Quoted text:
The Rent Leveling Board shall, on notice to the parties, conduct public
hearings on the application and shall afford such relief to the landlord
as it may deem necessary under the circumstances, upon detailed findings
of fact regarding all relevant financial aspects of the landlord's
profit, expense and rate of return.
[1982 Code § 177-16; Ord. No. 1380-09-13]
In all cases, combined rent increases for any and all cause
shall not exceed ten (10%) percent in any one (1) year, including
tax surcharge.
[1982 Code § 177-17; Ord. No. 1380-09-13]
During the term of this section, the landlord shall maintain
the same standards of service, maintenance, furniture, furnishings
or equipment in the housing space and dwelling as he provided or was
required to do by law or lease at the date the lease was entered into.

Stored data:
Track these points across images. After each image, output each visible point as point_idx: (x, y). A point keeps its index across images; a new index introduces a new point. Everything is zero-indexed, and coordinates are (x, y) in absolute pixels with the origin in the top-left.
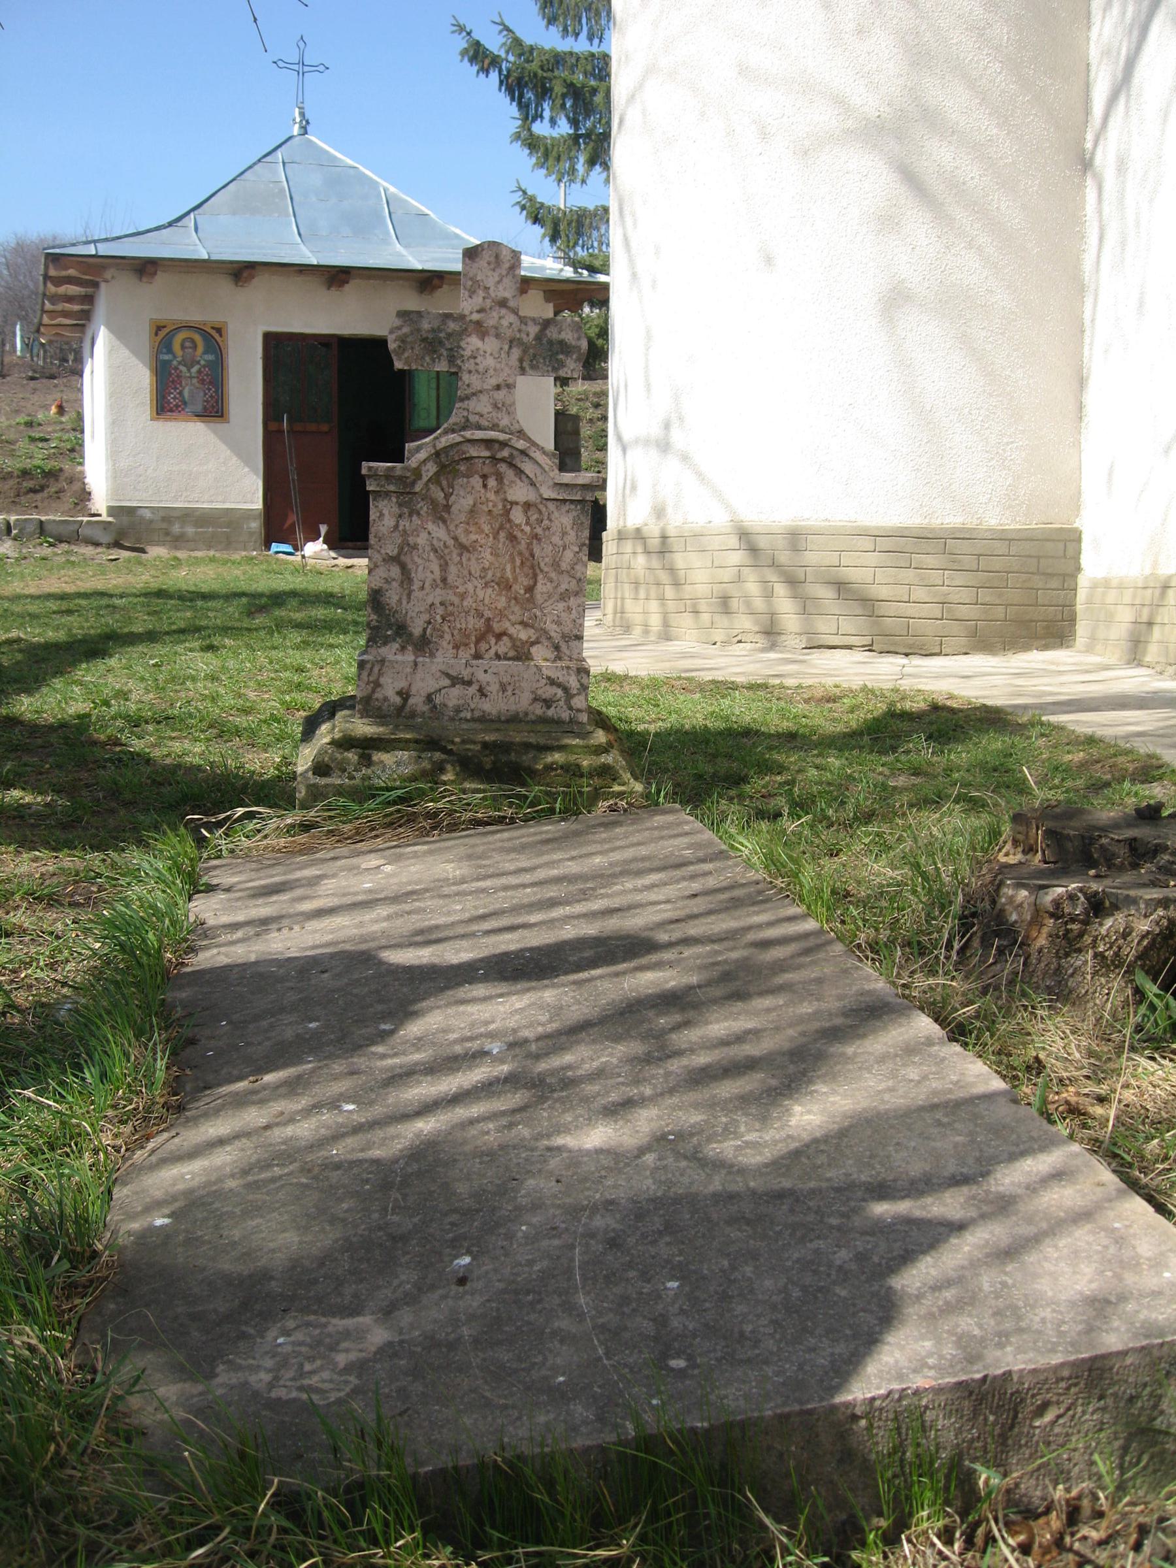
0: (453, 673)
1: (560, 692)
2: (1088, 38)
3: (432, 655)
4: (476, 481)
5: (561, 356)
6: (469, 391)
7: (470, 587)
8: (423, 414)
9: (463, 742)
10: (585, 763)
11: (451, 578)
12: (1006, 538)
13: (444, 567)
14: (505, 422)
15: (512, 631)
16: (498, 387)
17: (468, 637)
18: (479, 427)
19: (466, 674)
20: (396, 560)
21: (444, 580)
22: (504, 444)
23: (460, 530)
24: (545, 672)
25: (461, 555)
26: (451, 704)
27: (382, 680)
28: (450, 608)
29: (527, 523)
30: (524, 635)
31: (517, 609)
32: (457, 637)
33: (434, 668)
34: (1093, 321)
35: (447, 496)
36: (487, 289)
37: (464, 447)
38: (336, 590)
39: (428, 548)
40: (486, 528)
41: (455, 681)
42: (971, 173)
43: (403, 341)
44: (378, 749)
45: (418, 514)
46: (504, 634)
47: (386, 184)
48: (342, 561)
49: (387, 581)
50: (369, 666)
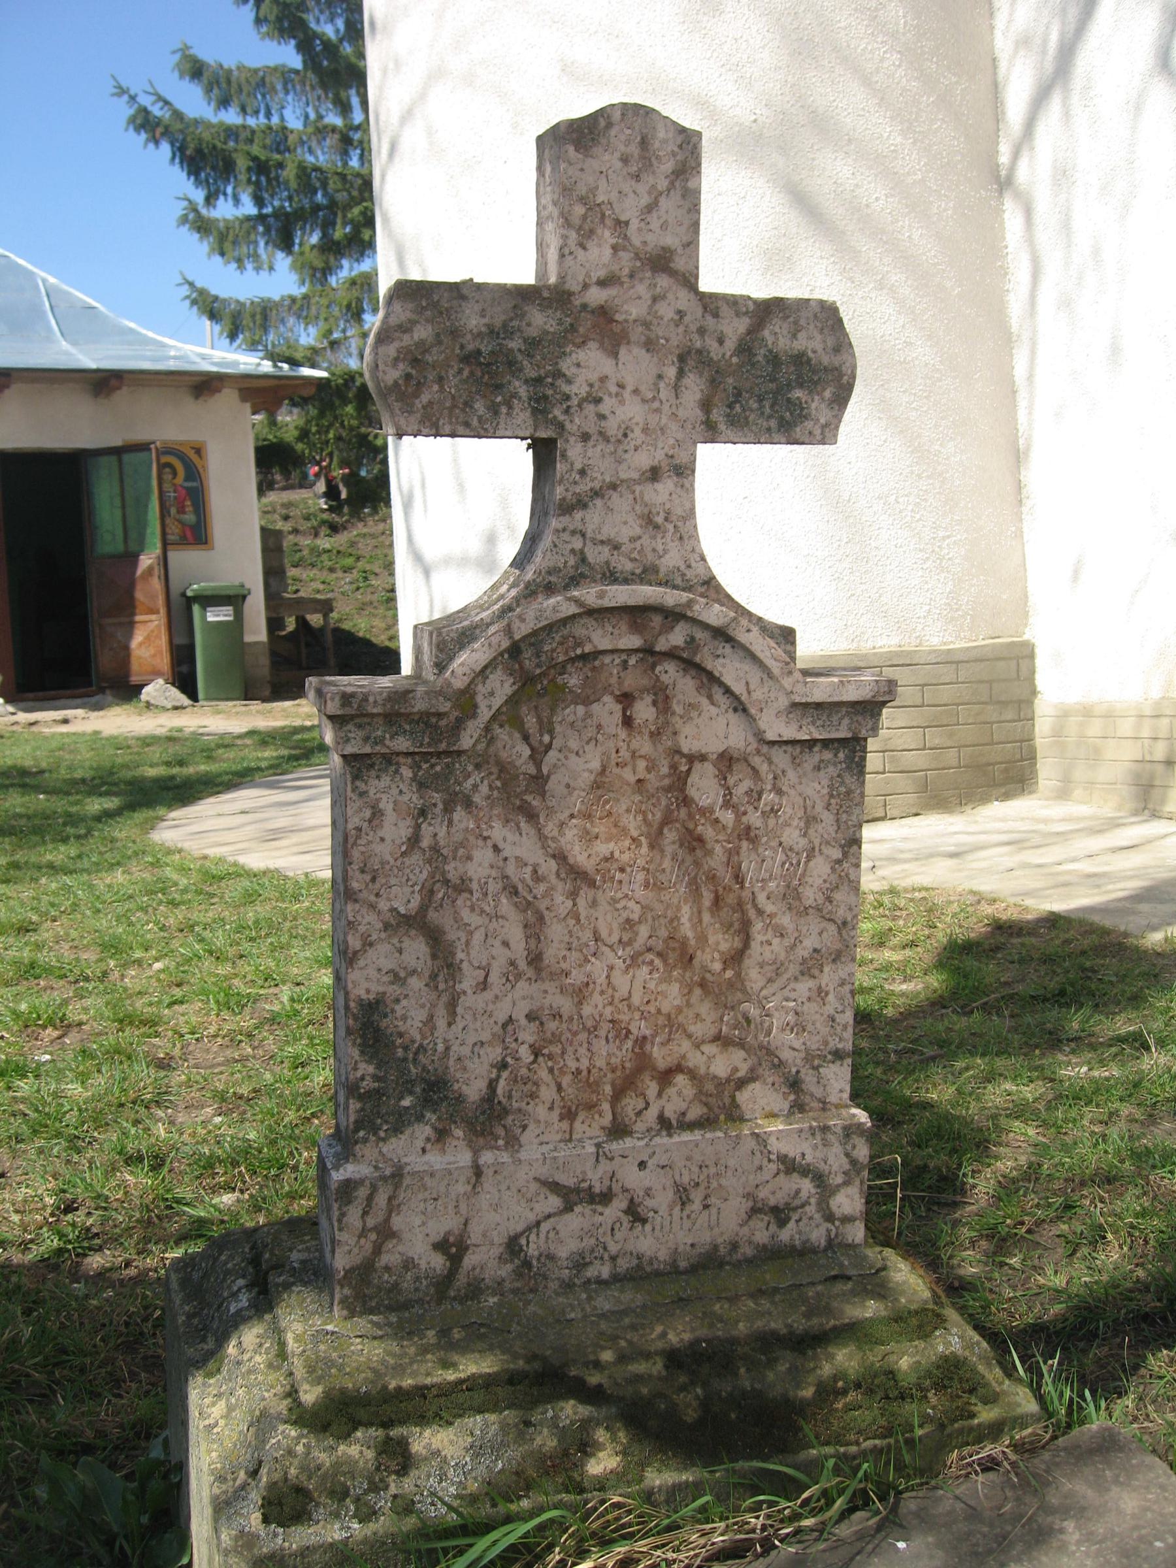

Things to do:
a: Answer these questions from the rent ordinance excerpt, one per line:
(i) What must the Rent Leveling Board give the parties before it conducts public hearings on the application?
(ii) What is the highest combined rent increase allowed in any one year?
(iii) As of what date must the landlord keep up the same standards of service and maintenance?
b: Return everything in the rent ordinance excerpt from "The Rent Leveling" down to "was entered into.", copied word for word.
Use only the rent ordinance excerpt to answer.

Exercise responses:
a:
(i) Notice.
(ii) Ten percent, including tax surcharge.
(iii) The date the lease was entered into.

b:
The Rent Leveling Board shall, on notice to the parties, conduct public
hearings on the application and shall afford such relief to the landlord
as it may deem necessary under the circumstances, upon detailed findings
of fact regarding all relevant financial aspects of the landlord's
profit, expense and rate of return.
[1982 Code § 177-16; Ord. No. 1380-09-13]
In all cases, combined rent increases for any and all cause
shall not exceed ten (10%) percent in any one (1) year, including
tax surcharge.
[1982 Code § 177-17; Ord. No. 1380-09-13]
During the term of this section, the landlord shall maintain
the same standards of service, maintenance, furniture, furnishings
or equipment in the housing space and dwelling as he provided or was
required to do by law or lease at the date the lease was entered into.